Il danno economico è ingente: la violenza di genere produce una perdita globale stimata tra il 3% e il 5% del PIL, secondo la Banca Mondiale. Non è solo una tragedia umana, ma un ostacolo alla crescita, all’innovazione, alla sostenibilità. Le società che non proteggono le donne perdono capitale umano, produttività, coesione sociale. E questo vale sia nei contesti di pace che in quelli di guerra. Nei conflitti armati, la violenza sessuale è usata come arma strategica, come metodo di sottomissione e terrore. E quando si passa alla ricostruzione, le donne sono sistematicamente escluse dai tavoli negoziali, nonostante la risoluzione ONU 1325 imponga il contrario. Le politiche pubbliche, per essere realmente efficaci, devono dunque partire da un approccio sistemico alla violenza, che includa istruzione, protezione legale, empowerment economico, e una profonda trasformazione culturale.

La tecnologia può giocare un ruolo cruciale: dai sistemi di allerta rapida come il “Signal for Help” ai centri antiviolenza digitali, fino a piattaforme educative contro gli stereotipi di genere. Ma da sola non basta. Servono politiche pubbliche integrate, finanziamenti strutturali, e soprattutto volontà politica. Perché la violenza di genere non si combatte con la retorica, ma con l’azione continua e strutturata. E la pandemia ha mostrato che le emergenze non colpiscono tutti allo stesso modo: chi già era vulnerabile lo è diventato di più. Le donne, in particolare, sono state al centro di una tempesta perfetta fatta di disoccupazione, precarietà, invisibilità e violenza. Riconoscere questa realtà è il primo passo per cambiarla.

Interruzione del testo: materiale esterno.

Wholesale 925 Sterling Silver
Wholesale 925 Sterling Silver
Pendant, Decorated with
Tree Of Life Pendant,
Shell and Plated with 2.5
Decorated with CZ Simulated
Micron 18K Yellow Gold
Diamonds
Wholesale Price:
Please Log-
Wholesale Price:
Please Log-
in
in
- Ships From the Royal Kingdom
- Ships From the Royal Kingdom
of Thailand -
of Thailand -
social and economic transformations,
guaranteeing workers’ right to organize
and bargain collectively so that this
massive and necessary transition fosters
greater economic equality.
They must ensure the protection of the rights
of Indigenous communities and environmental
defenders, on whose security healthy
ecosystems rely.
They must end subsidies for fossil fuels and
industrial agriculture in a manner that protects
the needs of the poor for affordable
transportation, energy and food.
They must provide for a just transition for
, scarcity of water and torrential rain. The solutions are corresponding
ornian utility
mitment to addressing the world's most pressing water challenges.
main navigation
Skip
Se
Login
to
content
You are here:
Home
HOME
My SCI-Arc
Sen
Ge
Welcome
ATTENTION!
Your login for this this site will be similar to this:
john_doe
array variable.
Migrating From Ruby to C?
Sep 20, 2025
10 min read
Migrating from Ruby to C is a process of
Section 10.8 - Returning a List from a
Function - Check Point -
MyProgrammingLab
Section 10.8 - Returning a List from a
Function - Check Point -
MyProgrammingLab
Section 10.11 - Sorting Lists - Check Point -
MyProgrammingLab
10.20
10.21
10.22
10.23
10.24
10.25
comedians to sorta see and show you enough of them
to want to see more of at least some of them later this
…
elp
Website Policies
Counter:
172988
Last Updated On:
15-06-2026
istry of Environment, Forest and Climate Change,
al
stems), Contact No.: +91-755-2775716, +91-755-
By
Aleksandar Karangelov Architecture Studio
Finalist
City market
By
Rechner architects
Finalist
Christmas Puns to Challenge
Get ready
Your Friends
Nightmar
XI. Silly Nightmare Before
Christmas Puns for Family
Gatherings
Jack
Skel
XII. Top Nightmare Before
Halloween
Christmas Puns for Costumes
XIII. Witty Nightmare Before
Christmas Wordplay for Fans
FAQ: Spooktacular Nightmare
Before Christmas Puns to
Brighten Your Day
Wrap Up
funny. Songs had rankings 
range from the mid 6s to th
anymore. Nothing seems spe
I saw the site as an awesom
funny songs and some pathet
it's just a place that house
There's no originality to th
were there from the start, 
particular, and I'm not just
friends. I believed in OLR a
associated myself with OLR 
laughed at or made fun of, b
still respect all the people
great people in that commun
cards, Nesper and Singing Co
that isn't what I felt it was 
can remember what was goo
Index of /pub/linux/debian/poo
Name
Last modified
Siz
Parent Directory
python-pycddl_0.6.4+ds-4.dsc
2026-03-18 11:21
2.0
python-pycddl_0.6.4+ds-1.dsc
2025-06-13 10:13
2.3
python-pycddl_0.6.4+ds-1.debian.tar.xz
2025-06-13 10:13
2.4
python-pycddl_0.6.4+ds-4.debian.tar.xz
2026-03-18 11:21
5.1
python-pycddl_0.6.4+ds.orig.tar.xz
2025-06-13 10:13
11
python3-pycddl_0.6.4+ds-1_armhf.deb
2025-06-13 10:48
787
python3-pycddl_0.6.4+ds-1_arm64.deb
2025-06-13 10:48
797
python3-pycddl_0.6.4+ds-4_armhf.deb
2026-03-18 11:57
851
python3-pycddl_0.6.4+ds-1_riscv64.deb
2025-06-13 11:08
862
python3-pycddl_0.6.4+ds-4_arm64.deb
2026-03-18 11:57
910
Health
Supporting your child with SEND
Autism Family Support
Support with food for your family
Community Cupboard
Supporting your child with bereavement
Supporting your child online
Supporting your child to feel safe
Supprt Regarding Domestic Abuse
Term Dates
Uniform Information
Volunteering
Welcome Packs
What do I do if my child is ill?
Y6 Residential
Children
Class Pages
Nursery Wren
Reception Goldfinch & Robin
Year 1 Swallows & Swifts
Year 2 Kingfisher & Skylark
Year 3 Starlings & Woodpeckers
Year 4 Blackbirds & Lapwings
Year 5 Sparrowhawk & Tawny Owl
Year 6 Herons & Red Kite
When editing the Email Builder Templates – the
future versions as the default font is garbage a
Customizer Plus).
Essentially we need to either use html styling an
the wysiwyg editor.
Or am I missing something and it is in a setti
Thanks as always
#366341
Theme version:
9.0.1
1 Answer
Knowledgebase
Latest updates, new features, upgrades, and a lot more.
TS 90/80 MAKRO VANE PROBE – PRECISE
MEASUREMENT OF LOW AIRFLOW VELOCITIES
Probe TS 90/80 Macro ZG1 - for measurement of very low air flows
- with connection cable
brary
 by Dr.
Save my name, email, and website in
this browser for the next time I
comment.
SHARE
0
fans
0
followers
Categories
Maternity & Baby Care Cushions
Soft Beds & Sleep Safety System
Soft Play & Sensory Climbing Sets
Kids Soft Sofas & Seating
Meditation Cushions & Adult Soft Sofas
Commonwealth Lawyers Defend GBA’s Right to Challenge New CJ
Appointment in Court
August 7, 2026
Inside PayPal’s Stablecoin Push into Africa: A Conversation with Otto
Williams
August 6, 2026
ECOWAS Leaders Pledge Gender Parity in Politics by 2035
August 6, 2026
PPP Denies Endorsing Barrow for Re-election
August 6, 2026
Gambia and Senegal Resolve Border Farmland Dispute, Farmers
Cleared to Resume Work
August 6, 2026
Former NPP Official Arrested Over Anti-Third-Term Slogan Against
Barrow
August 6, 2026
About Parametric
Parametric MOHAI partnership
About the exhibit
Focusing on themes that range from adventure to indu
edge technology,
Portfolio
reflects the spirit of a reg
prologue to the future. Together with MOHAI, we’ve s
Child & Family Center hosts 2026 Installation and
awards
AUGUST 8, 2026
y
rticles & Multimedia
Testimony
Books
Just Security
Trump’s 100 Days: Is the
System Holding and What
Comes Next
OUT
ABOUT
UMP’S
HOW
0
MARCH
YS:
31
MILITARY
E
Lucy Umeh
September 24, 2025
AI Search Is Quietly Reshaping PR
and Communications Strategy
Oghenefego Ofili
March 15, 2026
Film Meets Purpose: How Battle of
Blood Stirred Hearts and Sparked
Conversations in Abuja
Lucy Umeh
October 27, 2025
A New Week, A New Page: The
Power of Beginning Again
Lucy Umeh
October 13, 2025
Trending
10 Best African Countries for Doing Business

Nel 2023, l’umanità si trova così davanti a un bivio. Da un lato, una spinta centripeta verso l’autarchia, il confronto geopolitico, l’individualismo economico. Dall’altro, la consapevolezza che solo con cooperazione, solidarietà e giustizia sociale si possono affrontare le crisi sistemiche del nostro tempo. La pandemia ha distrutto certezze, ma ha anche aperto spiragli: nella produzione di vaccini, nella digitalizzazione della sanità, nella diffusione di una coscienza ambientale più matura. Ma senza un cambiamento strutturale – che includa la lotta alla violenza, la redistribuzione delle risorse, l’inclusione delle donne nei processi decisionali – questi spiragli rischiano di richiudersi in fretta. La pandemia ci ha mostrato cosa succede quando ignoriamo i segnali d’allarme. Il futuro dipenderà dalla nostra capacità di ascoltarli, e di agire di conseguenza.